Since then staff who have children at the school have also approached me to say how pleased their children were with the books. For my own part I’m very pleased that the children and the school have been so delighted with them, and I hope I get the chance to develop and refine the ideas I trialled at Stamshaw Infants.

 

Ghost Writing

No two weeks are ever the same in my world, and the summer break is no exception – in fact in some ways it’s even more pronounced! Now don’t get me wrong, I do enjoy variety in my work – it’s one of the reasons I work freelance, but it can occasionally make you feel a little dizzy!

Last week I had the pleasure of volunteering at North End Playscheme, which I wrote about in my last entry.
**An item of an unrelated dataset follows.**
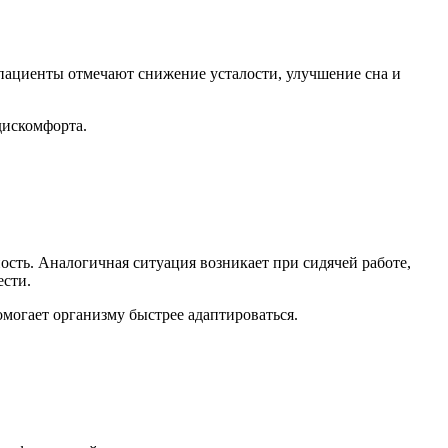
ациенты отмечают снижение усталости, улучшение сна и
дискомфорта.
ость. Аналогичная ситуация возникает при сидячей работе,
ести.
могает организму быстрее адаптироваться.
Despite the odd rain shower and even a power-cut on the last day, adults and children all had a fab time! Lucy and the Race to Save the Olympics went down a treat with children and grown-ups (which is always nice!) and Uncle Trevor the aeronaut seemed to be a big hit! Hoot Hoot!

However, this week I’m turning my attention to books: two in fact. One isSomerstown Stories, which is the book of the project and the story of the area*. The other is a smaller, far more personal little book comprised of original stories from the children of Stamshaw Infants School’s Storytelling Club.

For five weeks in the summer term I ran an after-school club, with around 12-14 children aged 6 and 7, to develop their storytelling skills and write their own story. We used freeze frames and storyboarding to break the story down into sections and help with sequencing. The children played with Story Cubes© (www.storycubes.com) and Story Pegs as well as listening to music to give them inspiration. Despite a very tight timescale all but one of the children managed to produce an original piece of work, and I was very pleased with the variety and degree of imagination they had. The stories are being compiled into an anthology and each child will get their own copy. I hope that it’ll inspire them to keep writing, and maybe they’ll be the next generation who could give JK Rowling or Philip Pulman a run for their money!

 

*The Somerstown Stories book, relates the story of the area as I’ve discovered it. It would be difficult for it to be a complete account as I haven’t been able to interview every single resident! However hopefully it will provide a good flavour of the area as it’s developed over time. The book is being paid for by the Heritage Lottery Fund and will be free to the public. It will have a limited print run, and people can apply for a copy through the website: www.somerstown-stories.org.uk A copy of the book will be allocated one per household, on a first-come-first-served basis. We hope it will be available in early October.